» **Saved entries**

───

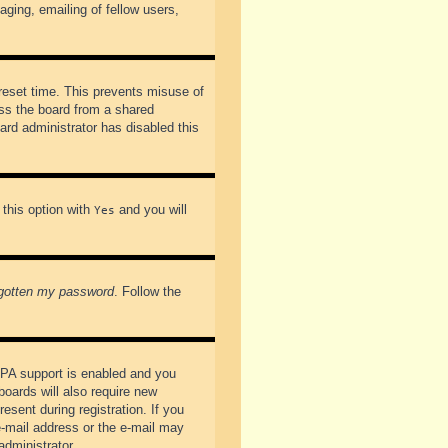
ging, emailing of fellow users,
preset time. This prevents misuse of
ss the board from a shared
oard administrator has disabled this
 this option with
and you will
Yes
rgotten my password
. Follow the
PPA support is enabled and you
boards will also require new
esent during registration. If you
 e-mail address or the e-mail may
administrator.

───

» **Activity**
Write out every line of text in the listing above as a numbered list, leaving out blank lines. Leave the picture out of your answer.

» **Your solution**
1. ging, emailing of fellow users,
2. preset time. This prevents misuse of
3. ss the board from a shared
4. oard administrator has disabled this
5.  this option with
6. and you will
7. Yes
8. rgotten my password
9. . Follow the
10. PPA support is enabled and you
11. boards will also require new
12. esent during registration. If you
13.  e-mail address or the e-mail may
14. administrator.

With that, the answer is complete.